The thickness is 0.07-0 . 2mm, yarn width / thickness ratio is 30 or more
The fiber-reinforced thermoplastic resin molding material according to claim 8, which is above . 10. A woven fabric having a woven fabric thickness of 0.15 to 0.6 mm,
Object basis weight is 150 and 400 / m ^2, also claim 8
9 is a fiber-reinforced thermoplastic resin molding material. 11. The multi-filament reinforced fiber yarn
The method according to any one of claims 1 to 10, which is a carbon fiber yarn.
Fiber-reinforced thermoplastic resin molding material of the mounting. 12. The carbon fiber yarn having a carbon fiber number of 5,0.
00-24,000, fineness 3,000-20,000
The fiber-reinforced thermoplastic resin molding material according to claim 11, which has 0 denier . 13. The fabric weight per unit area as viewed from the carbon fiber yarn , and
The fineness of the carbon fiber yarn satisfies the following formula
The cover factor occupied by the fiber yarn is 95% or more.
The material for molding a fiber-reinforced thermoplastic resin according to claim 11 . W = k · D ^1/2 where, W: fabric basis weight (g / m ²⁾ k: proportional constant (1.6 to 3.5) D: fineness of the carbon fiber yarns (deniers) 14. A multifilament of flat reinforcing fibers.
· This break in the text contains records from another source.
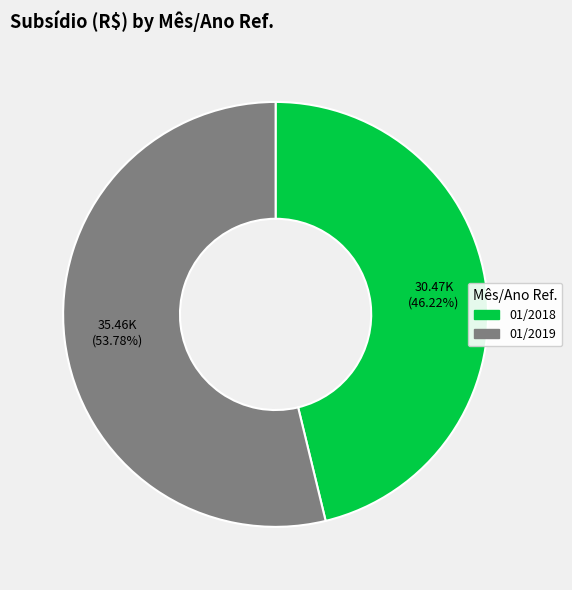

Approximately how many times larger is the value at 01/2019 compared to 01/2018?

1.2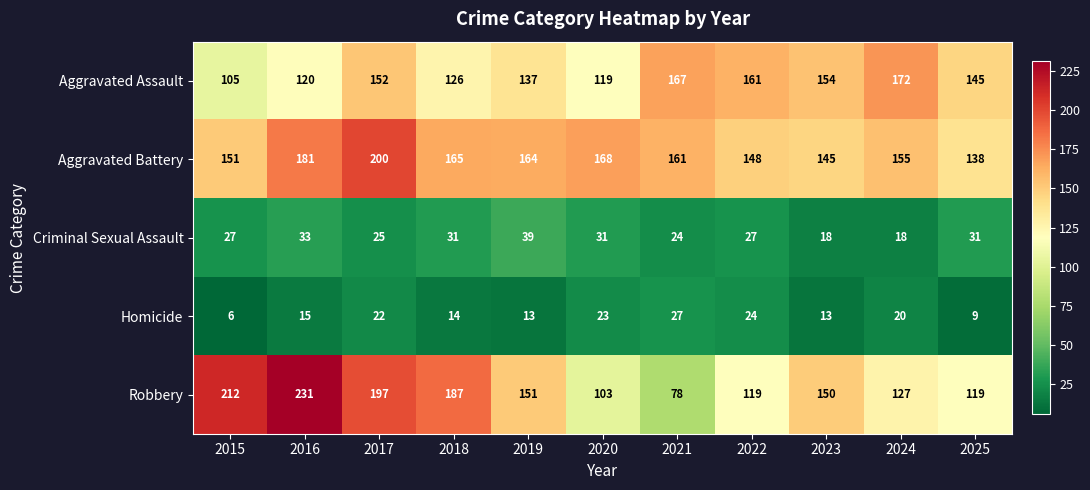

What is the maximum value shown in the chart?

231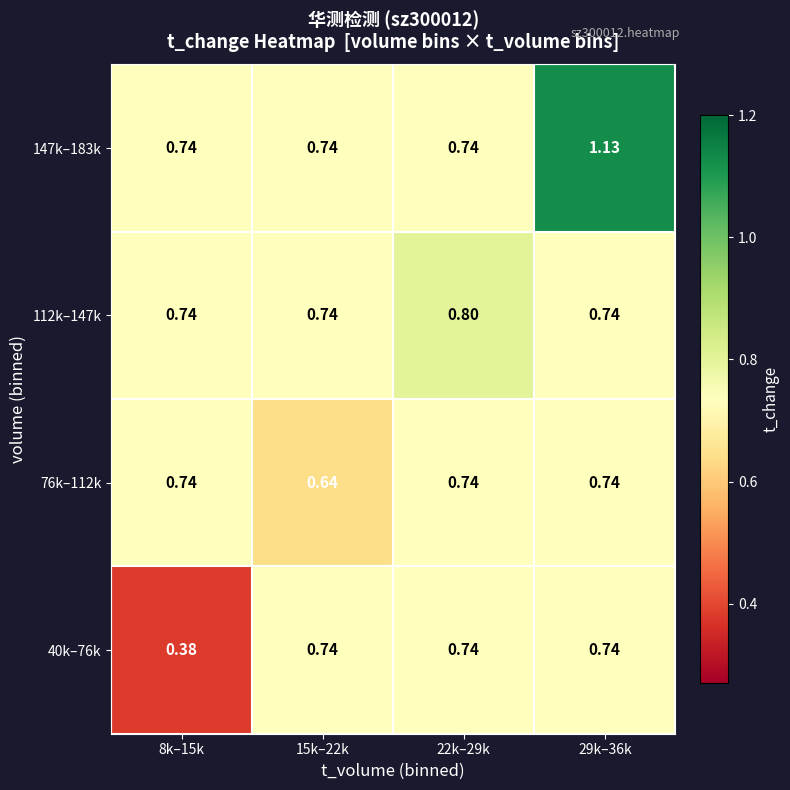

Count the number of data series in this chart.

4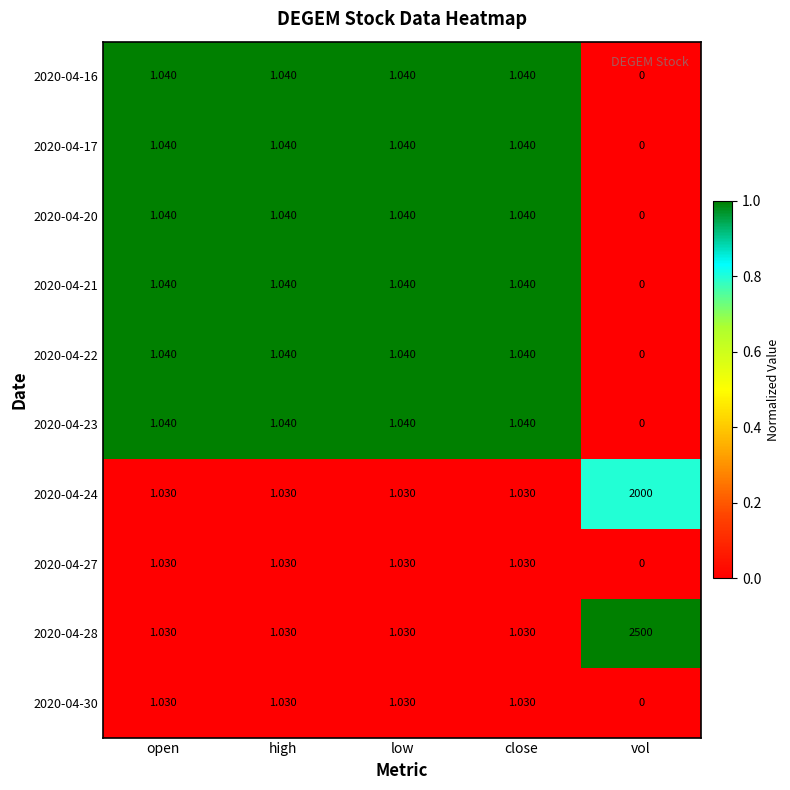

At how many categories does at least one series exceed 0?

5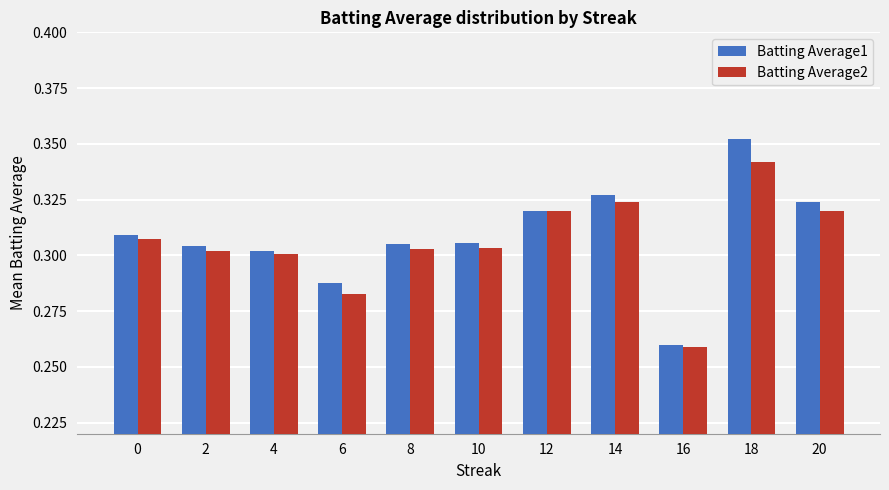

Rank the series by their maximum value, from highest to lowest.

Batting Average1, Batting Average2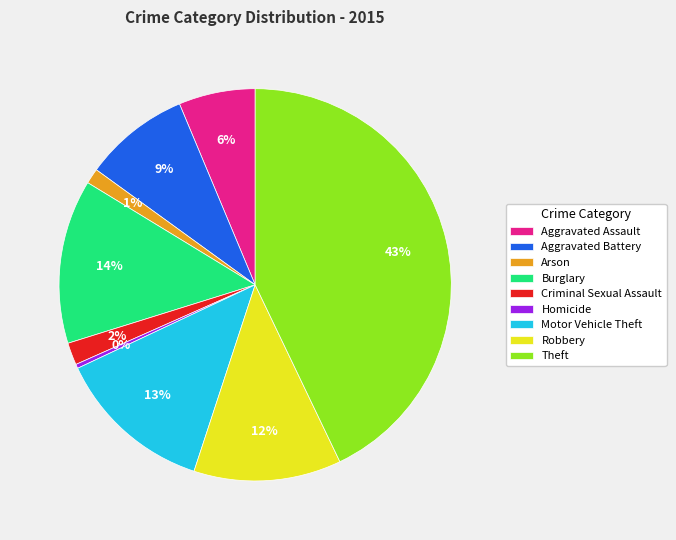

What is the largest slice in the pie chart?

Theft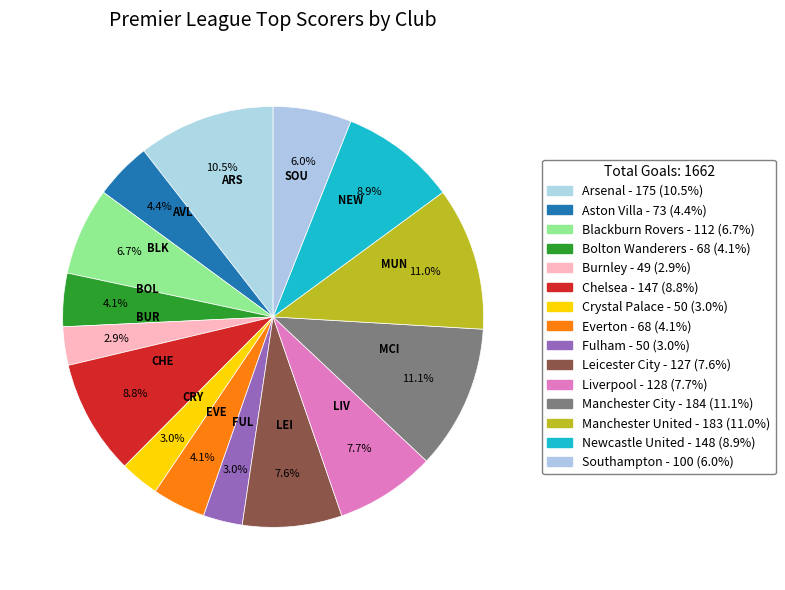

How many segments does this pie chart have?

15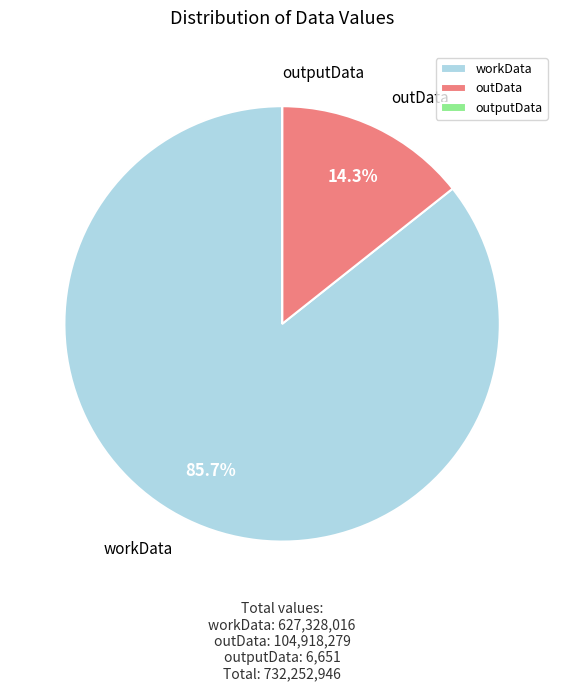

Is the sum of workData and outData greater than half?

Yes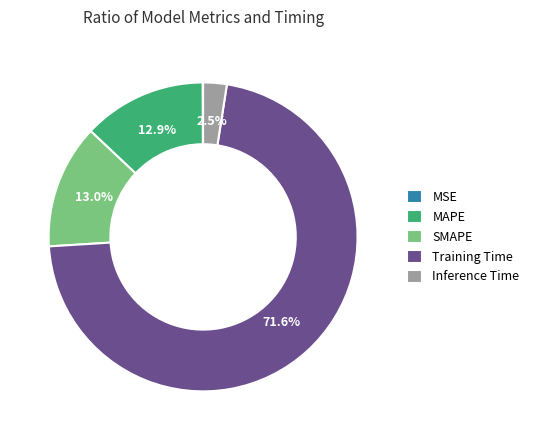

What is the majority slice?

Training Time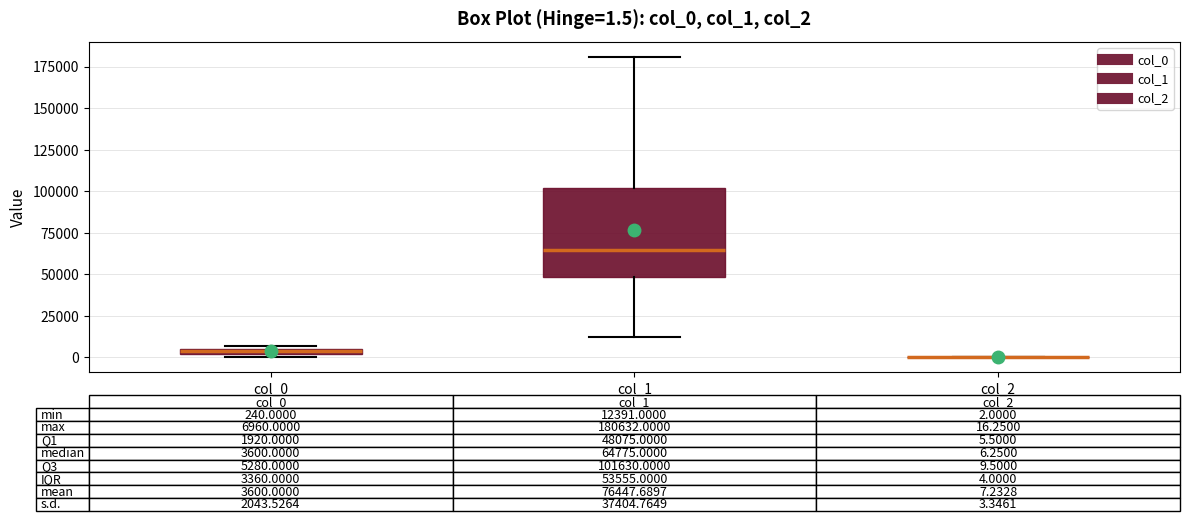

Which box is the tallest, from its lower edge to its upper edge?

col_1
Yarn and thermoplastic multifilament yarn or thermoplastic
It is laminated with slit yarn made of resin, and this laminated body is
The reinforcing fibers as at least one of a warp and a weft;
The volume content of the multifilament yarn is 30 to 70%.
Fiber reinforced heat characterized by weaving a woven fabric
A method for producing a plastic resin molding material.